Posted by Catherine Motuz on July 6th, 2012

The ELVIS project is booming, with over 4000 entries. Composers with over 100 entries include Chopin, Handel, Haydn, Obrecht, Palestrina, Scarlatti, Schubert, and Bach, with more than 1000 pieces or movements.

At first we met regularly to discuss the best ways to organize our information, learning that in the field of information science, computers are changing the way we have to think about our data. Previously, we would put it into categories such as those provided by the Library of Congress, but now that keyword searches are so prevalent and the field of corpus linguistics is blossoming, so tagging data is gaining headway. The downside to tagging is that you have to know what you are looking for so that you can type it into the search box. Meanwhile, categories offer easy browsing, but the problem with categories is that there has to be the right pre-defined category to fit every element of a piece worth recording (genre, country, era etc.). In music there are so many genres and subgenres that there is a danger of undermining the browsing advantages of categories by simply having too many of them.

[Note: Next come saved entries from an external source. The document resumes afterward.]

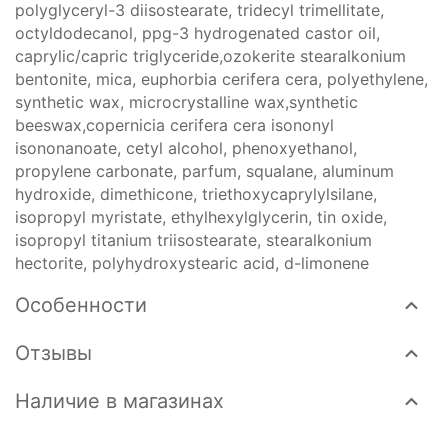
polyglyceryl-3 diisostearate, tridecyl trimellitate,
octyldodecanol, ppg-3 hydrogenated castor oil,
caprylic/capric triglyceride,ozokerite stearalkonium
bentonite, mica, euphorbia cerifera cera, polyethylene,
synthetic wax, microcrystalline wax,synthetic
beeswax,copernicia cerifera cera isononyl
isononanoate, cetyl alcohol, phenoxyethanol,
propylene carbonate, parfum, squalane, aluminum
hydroxide, dimethicone, triethoxycaprylylsilane,
isopropyl myristate, ethylhexylglycerin, tin oxide,
isopropyl titanium triisostearate, stearalkonium
hectorite, polyhydroxystearic acid, d-limonene
Особенности
Отзывы
Наличие в магазинах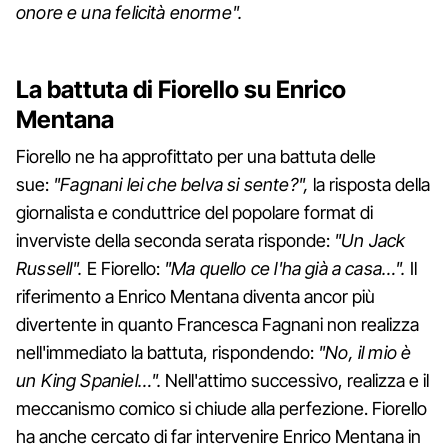
onore e una felicità enorme".
La battuta di Fiorello su Enrico
Mentana
Fiorello ne ha approfittato per una battuta delle
sue:
"Fagnani lei che belva si sente?",
la risposta della
giornalista e conduttrice del popolare format di
inverviste della seconda serata risponde:
"Un Jack
Russell".
E Fiorello:
"Ma quello ce l'ha già a casa…".
Il
riferimento a Enrico Mentana diventa ancor più
divertente in quanto Francesca Fagnani non realizza
nell'immediato la battuta, rispondendo:
"No, il mio è
un King Spaniel…".
Nell'attimo successivo, realizza e il
meccanismo comico si chiude alla perfezione. Fiorello
ha anche cercato di far intervenire Enrico Mentana in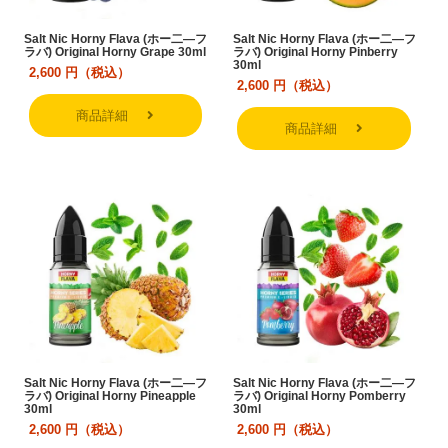
Salt Nic Horny Flava (ホー二―フ
Salt Nic Horny Flava (ホー二―フ
ラバ) Original Horny Grape 30ml
ラバ) Original Horny Pinberry
30ml
2,600
円（税込）
2,600
円（税込）
商品詳細
商品詳細
Salt Nic Horny Flava (ホー二―フ
Salt Nic Horny Flava (ホー二―フ
ラバ) Original Horny Pineapple
ラバ) Original Horny Pomberry
30ml
30ml
2,600
円（税込）
2,600
円（税込）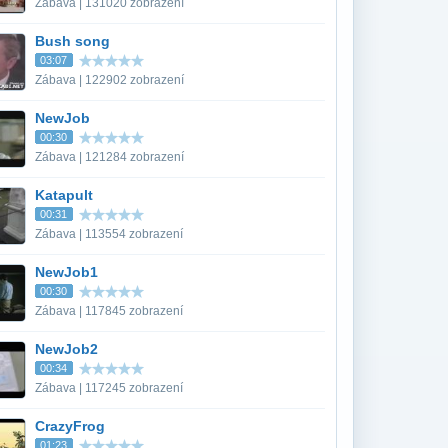
Zábava | 131020 zobrazení
Bush song
03:07
Zábava | 122902 zobrazení
NewJob
00:30
Zábava | 121284 zobrazení
Katapult
00:31
Zábava | 113554 zobrazení
NewJob1
00:30
Zábava | 117845 zobrazení
NewJob2
00:34
Zábava | 117245 zobrazení
CrazyFrog
01:23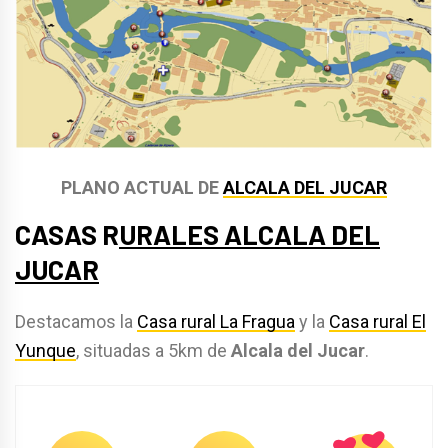
PLANO ACTUAL DE
ALCALA DEL JUCAR
CASAS
R
URALES ALCALA DEL
JUCAR
Destacamos la
Casa rural La Fragua
y la
Casa rural El
Yunque
, situadas a 5km de
Alcala del Jucar
.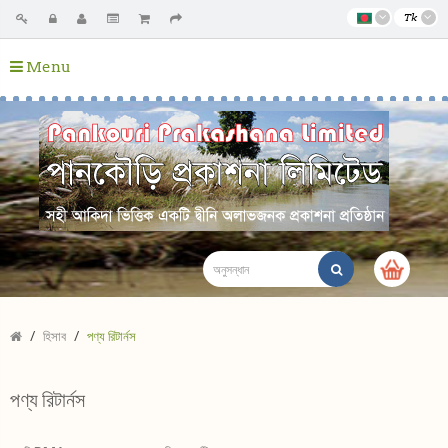
Tk
Menu
হিসাব
পণ্য রিটার্নস
পণ্য রিটার্নস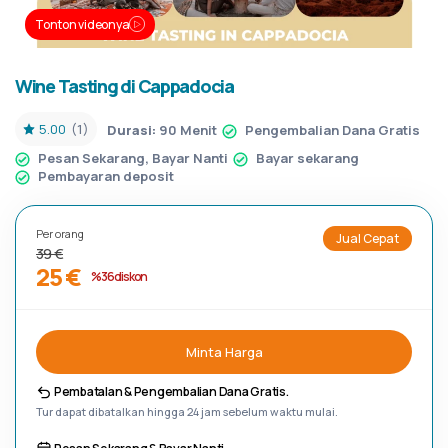
Tonton videonya
Wine Tasting di Cappadocia
5.00
(1)
Durasi:
90 Menit
Pengembalian Dana Gratis
Pesan Sekarang, Bayar Nanti
Bayar sekarang
Pembayaran deposit
Per orang
Jual Cepat
39 €
25 €
%36 diskon
Minta Harga
Pembatalan & Pengembalian Dana Gratis.
Tur dapat dibatalkan hingga 24 jam sebelum waktu mulai.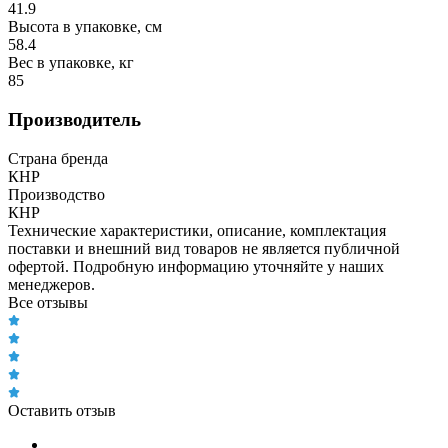
41.9
Высота в упаковке, см
58.4
Вес в упаковке, кг
85
Производитель
Страна бренда
КНР
Производство
КНР
Технические характеристики, описание, комплектация
поставки и внешний вид товаров не является публичной
офертой. Подробную информацию уточняйте у наших
менеджеров.
Все отзывы
Оставить отзыв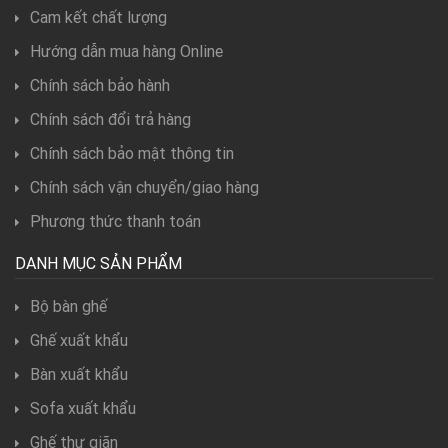
Cam kết chất lượng
Hướng dẫn mua hàng Online
Chính sách bảo hành
Chính sách đổi trả hàng
Chính sách bảo mật thông tin
Chính sách vận chuyển/giao hàng
Phương thức thanh toán
DANH MỤC SẢN PHẨM
Bộ bàn ghế
Ghế xuất khẩu
Bàn xuất khẩu
Sofa xuất khẩu
Ghế thư giãn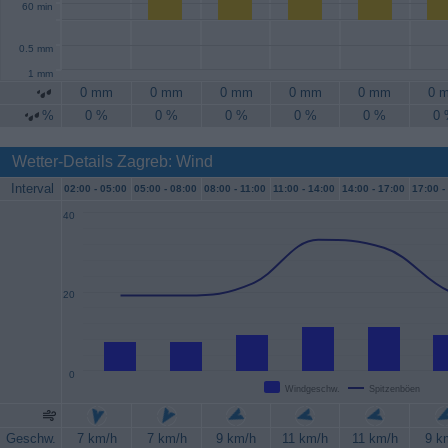
60 min
0.5 mm
1 mm
0 mm
0 mm
0 mm
0 mm
0 mm
0 
%
0 %
0 %
0 %
0 %
0 %
0
Wetter-Details Zagreb: Wind
Interval
02:00 -
05:00
05:00 -
08:00
08:00 -
11:00
11:00 -
14:00
14:00 -
17:00
17:00 -
40
20
0
Windgeschw.
Spitzenböen
Geschw.
7 km/h
7 km/h
9 km/h
11 km/h
11 km/h
9 k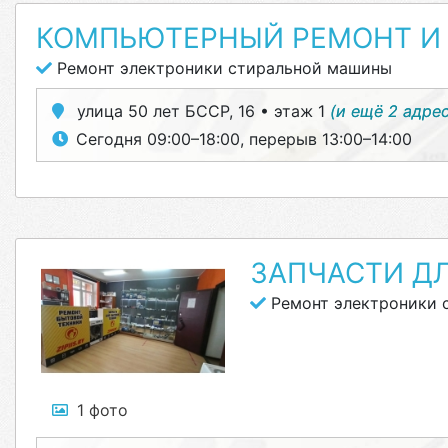
КОМПЬЮТЕРНЫЙ РЕМОНТ И 
Ремонт электроники стиральной машины
улица 50 лет БССР, 16 • этаж 1
(и ещё 2 адре
Сегодня 09:00–18:00, перерыв 13:00–14:00
ЗАПЧАСТИ Д
Ремонт электроники 
1 фото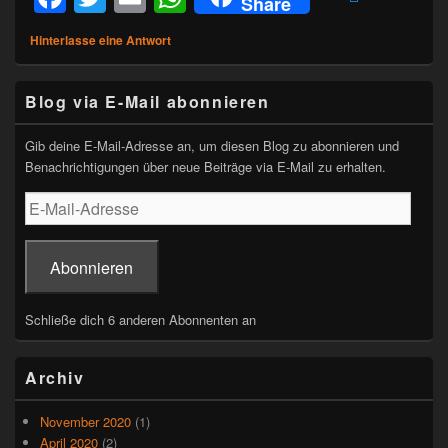
Share
a
wi
m
h
Hinterlasse eine Antwort
c
tt
ail
at
e
er
s
Primärer
Blog via E-Mail abonnieren
Seitenleisten-
b
A
Widgetbereich
o
p
Gib deine E-Mail-Adresse an, um diesen Blog zu abonnieren und
Benachrichtigungen über neue Beiträge via E-Mail zu erhalten.
o
p
E-
k
Mail-
Adresse
Abonnieren
Schließe dich 6 anderen Abonnenten an
Archiv
November 2020
(1)
April 2020
(2)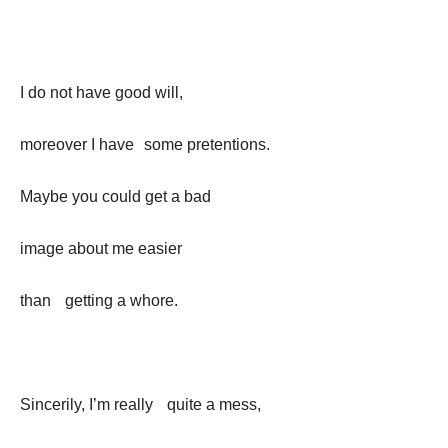
I do not have good will,
moreover I have some pretentions.
Maybe you could get a bad
image about me easier
than getting a whore.
Sincerily, I’m really quite a mess,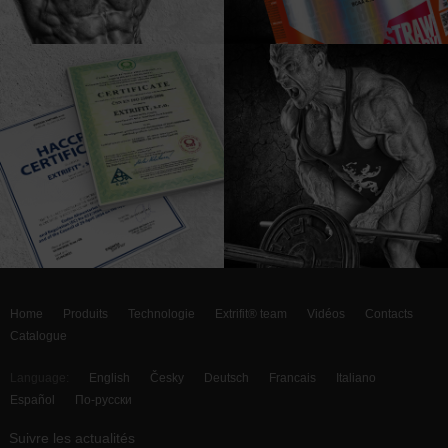
Home
Produits
Technologie
Extrifit® team
Vidéos
Contacts
Catalogue
Language:
English
Česky
Deutsch
Francais
Italiano
Español
По-русски
Suivre les actualités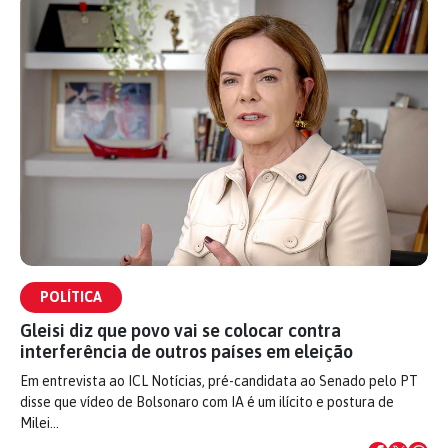
POLÍTICA
Gleisi diz que povo vai se colocar contra
interferência de outros países em eleição
Em entrevista ao ICL Notícias, pré-candidata ao Senado pelo PT
disse que vídeo de Bolsonaro com IA é um ilícito e postura de
Milei…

The solution with the ELVIS database has been to tag, and then go through and organize tags into categories, producing what appears to be the best of both worlds. The clever part is that when a piece is uploaded, it can be tagged at any level of specificity, and the levels above it will be activated. For instance, one tag, such as "bourree," will activate the more general tags "dance" and "instrumental genres," so that if someone wants to look at dance music, they don’t need to list every possible dance. It also means that outside researchers don’t need to know our vocabulary. For instance, "instrumental" on ELVIS refers to the presence of any instrument but not the absence of vocal parts, so if a person wanted to find instrumental music in the search box, they would have to write "instrumental NOT vocal." This is not obvious, but in a faceted (category tree) search, it becomes clear.

Another advantage to tags is that they can be interesting on their own. How many times do we use each tag? Which tags appear near other tags? These questions give us a better idea of our database than categories, and we can see them at a glance by creating a "tag cloud" like the one shown here.